> Page excerpt
------------
For the Poisson distribution, the variance of the event-count distribution is equal to its mean: ${\sigma }_{s\mid \lambda \left(t_i^{\prime }\right)}^2=\lambda \left(t_i^{\prime }\right)$. However, the condition of equal mean and variance does not always hold in experimental data [49]. Therefore, we also use other event-count distributions, in particular a Gaussian and gamma distribution. We define α as the variance over mean ratio of the event-count distribution $\alpha ={\sigma }_{s\mid \lambda \left(t_i^{\prime }\right)}^2/\lambda \left(t_i^{\prime }\right)$. For the Poisson distribution, α = 1 always holds. For other distributions, we assume that α is constant (i.e. does not depend on the rate). With this assumption, the law of total variance, equation (13), becomes

$${\sigma }^2={\left(\text{Δ}{t}^{\prime }\right)}^2{\sigma }^{\prime 2}+\alpha \text{Δ}{t}^{\prime }{\mu }^{\prime },$$ (14)

where ${\mu }^{\prime }=\text{E}\left[A_{\text{trans}}\left(t_i^{\prime }\right)\right]$ is the mean rate. From equation (14) we find the rate variance

$${\sigma }^{\prime 2}=\frac{1}{{\left(\text{Δ}{t}^{\prime }\right)}^2}\left({\widehat{\sigma }}^2-\alpha \widehat{\lambda }\right),$$ (15)

where ${\widehat{\sigma }}^2$ is the sample variance of event-counts in the observed data. We find that with the correct values of ${\mu }^{\prime }$, ${\sigma }^{\prime 2}$ and α, both the Gaussian and gamma distributions of event-counts produce comparable estimates of timescales (Supplementary Figure 18).

To calculate ${\sigma }^{\prime 2}$ with equation (15), we first need to estimate α from the observed data. We estimate α from the drop of autocorrelation of event-counts between the time-lags t₀ and t₁. Since event-counts in different time-bins are drawn independently, this drop mainly reflects the difference between the total variance of event-counts and variance of the rate (equation (13), we neglect a small decrease of the rate autocorrelation between t₀ and t₁) and does not depend on timescales. Thus, we find α with a grid search that minimizes the distance between the autocorrelation at t₁ of the observed and synthetic data from the generative model with fixed timescales. Alternatively, α can be fitted together with all other parameters of the generative model using aABC. We find that since α is almost independent from other parameters, aABC finds the correct value of α first and then fits the rest of parameters. The MAP estimate of α converges to the same value as estimated by the grid search, but aABC requires more iterations to get posterior distributions for estimated timescales with a similar variance (Supplementary Figure 19). Therefore, grid-search method is preferred when moderate errors in α are acceptable and approximate range of ground-truth timescales are known, but for more accurate results it is better to fit α by aABC together with other parameters.
------------
> Work instructions
[1] In the passage on event-count distributions, what value does α always take for the Poisson distribution?
[2] List every event-count distribution that the passage on event-count distributions names.
[3] Please carry on the passage on event-count distributions from its final sentence.
------------
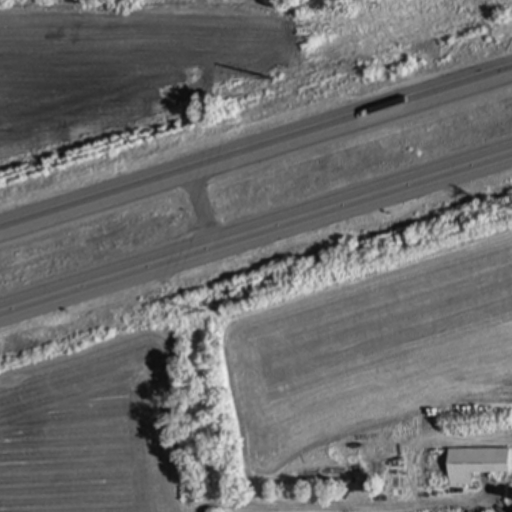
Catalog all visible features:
road: (256, 157)
road: (204, 216)
road: (256, 240)
building: (477, 463)
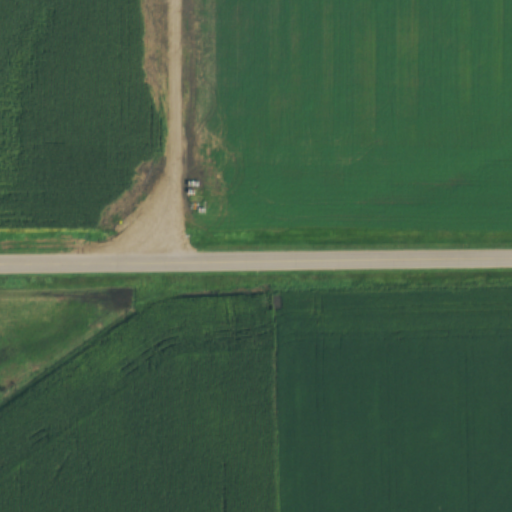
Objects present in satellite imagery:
road: (256, 252)
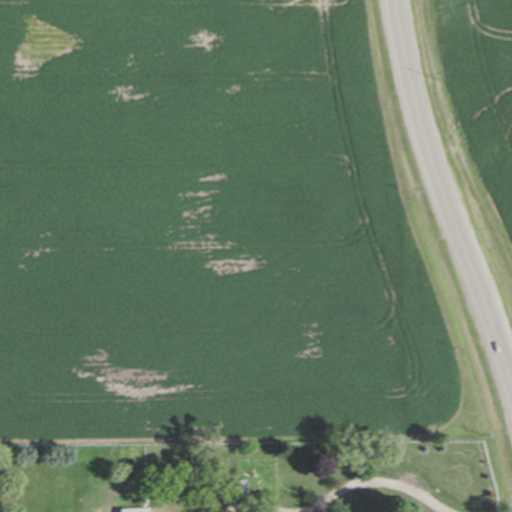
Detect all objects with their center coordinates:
crop: (471, 124)
road: (442, 199)
crop: (224, 233)
road: (377, 481)
building: (129, 509)
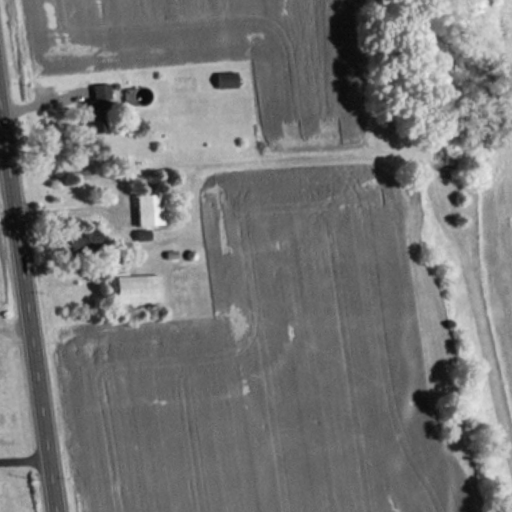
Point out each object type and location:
crop: (213, 49)
building: (218, 81)
building: (99, 105)
building: (148, 209)
building: (138, 288)
road: (28, 303)
road: (16, 329)
road: (25, 459)
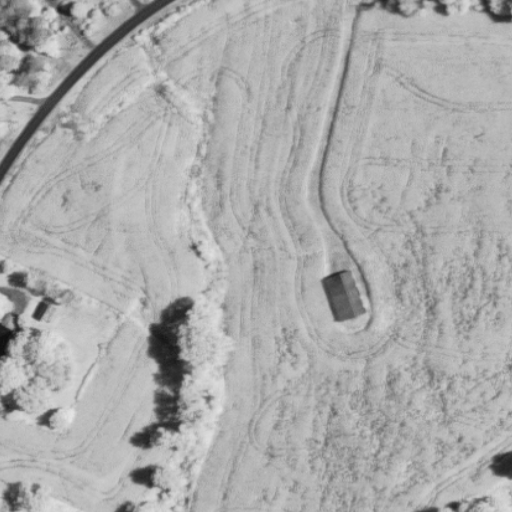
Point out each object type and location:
building: (52, 1)
road: (137, 7)
road: (72, 77)
road: (24, 96)
building: (344, 294)
building: (5, 336)
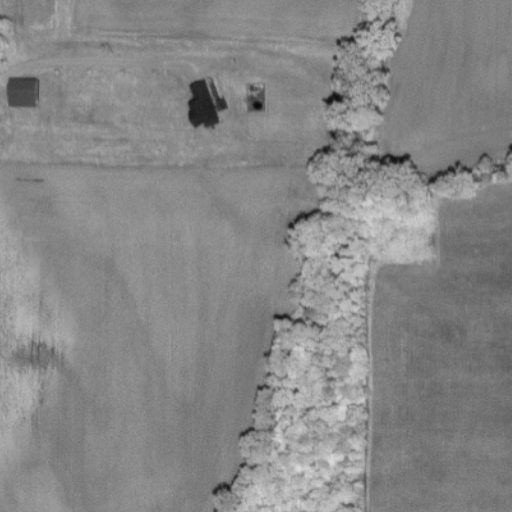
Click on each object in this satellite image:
road: (91, 61)
building: (22, 91)
building: (202, 105)
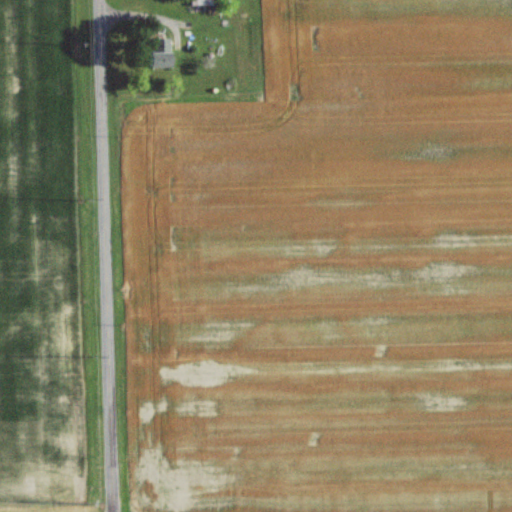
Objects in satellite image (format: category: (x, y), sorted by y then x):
road: (105, 256)
crop: (38, 257)
crop: (328, 270)
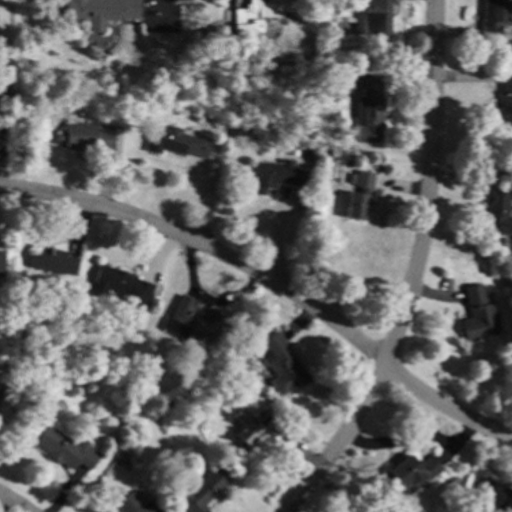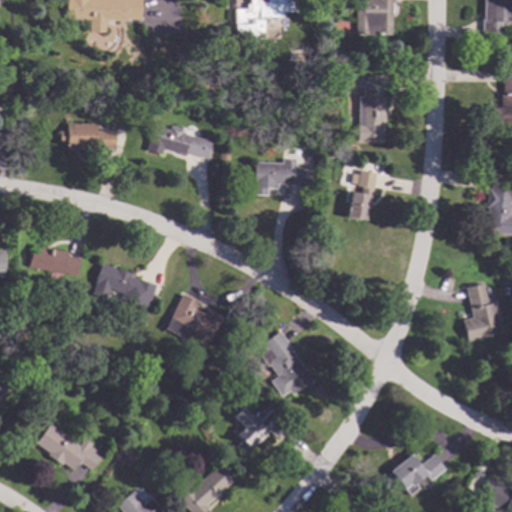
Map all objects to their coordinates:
building: (99, 11)
building: (99, 12)
building: (256, 16)
building: (257, 16)
building: (492, 16)
building: (370, 17)
building: (370, 17)
building: (493, 17)
building: (6, 52)
building: (204, 82)
building: (3, 94)
building: (503, 98)
building: (503, 99)
building: (367, 106)
building: (366, 107)
building: (104, 108)
building: (84, 137)
building: (84, 137)
building: (175, 142)
building: (175, 142)
building: (305, 154)
building: (274, 175)
building: (273, 176)
building: (360, 181)
building: (359, 194)
building: (497, 205)
building: (354, 206)
building: (497, 209)
building: (1, 260)
building: (50, 260)
building: (0, 261)
building: (51, 262)
building: (511, 269)
road: (414, 273)
road: (273, 277)
building: (123, 285)
building: (120, 287)
building: (477, 314)
building: (477, 316)
building: (189, 319)
building: (189, 320)
building: (20, 335)
building: (241, 354)
building: (281, 365)
building: (280, 366)
building: (46, 387)
building: (0, 388)
building: (248, 429)
building: (253, 429)
building: (64, 448)
building: (64, 450)
building: (408, 472)
building: (410, 473)
building: (198, 490)
building: (203, 490)
building: (493, 496)
building: (494, 497)
road: (15, 502)
building: (134, 504)
building: (133, 505)
building: (361, 509)
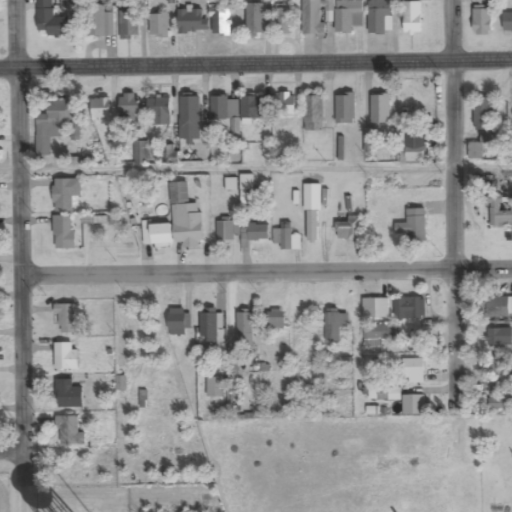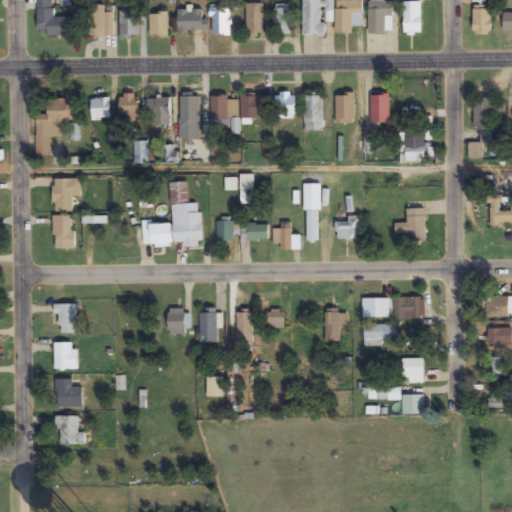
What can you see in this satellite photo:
building: (348, 16)
building: (379, 16)
building: (313, 18)
building: (412, 18)
building: (51, 20)
building: (283, 20)
building: (482, 20)
building: (99, 21)
building: (193, 21)
building: (255, 21)
building: (507, 22)
building: (129, 24)
building: (159, 24)
road: (256, 65)
building: (129, 106)
building: (286, 106)
building: (251, 108)
building: (100, 109)
building: (345, 109)
building: (380, 109)
building: (160, 112)
building: (219, 112)
building: (314, 113)
building: (485, 113)
building: (51, 126)
building: (190, 130)
building: (369, 136)
building: (415, 149)
building: (475, 151)
road: (247, 170)
road: (17, 171)
building: (246, 190)
building: (65, 194)
road: (459, 194)
building: (500, 213)
building: (312, 214)
building: (185, 218)
building: (414, 226)
building: (350, 229)
building: (225, 232)
building: (64, 233)
building: (255, 233)
building: (157, 236)
building: (286, 237)
road: (34, 255)
road: (273, 264)
building: (498, 306)
building: (371, 308)
building: (410, 308)
building: (67, 319)
building: (275, 320)
building: (178, 322)
building: (335, 325)
building: (244, 327)
building: (208, 328)
building: (378, 334)
building: (499, 337)
building: (66, 356)
building: (496, 366)
building: (413, 370)
building: (215, 387)
building: (393, 394)
building: (68, 395)
building: (501, 399)
building: (413, 404)
building: (69, 431)
road: (19, 442)
road: (19, 489)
------------
> Answers to the exercises
[1] α = 1

[2] Poisson, Gaussian, gamma

[3]
For a doubly stochastic process, we can compute the autocorrelation function analytically based on the autocorrelation of its underlying time-varying rate and the mean and variance of the doubly stochastic process. For the the two-timescale inhomogeneous Poisson process (Fig. 1c) the autocorrelation is given by:

$$AC\left(t_j\right)=\{\begin{array}{ll}1,& j=0\\ \frac{{\sigma }^2-\mu }{{\sigma }^2}\left(c_1{e}^{-t_j/{\tau }_1}+\left(1-c_1\right)e^{-t_j/{\tau }_2}\right),& j>0.\end{array}$$ (16)

Here τ₁ and τ₂ are the ground-truth timescales defined by the parameters of two OU processes, c₁ is the mixing coefficient, and μ and σ² are the mean and variance of the event-counts, respectively. The drop of autocorrelation between t₀ and t₁ mainly reflects the Poisson-process variance. To estimate the timescales with direct exponential fits (Fig. 1c), we assumed that the mean and variance of the event-counts are known and only estimated τ₁, τ₂ and the coefficient c₁ by fitting equation (16) to the sample autocorrelation starting from the lag t₁. Later, when we estimate the timescales from the data, we need as a first step to find the correct μ and σ².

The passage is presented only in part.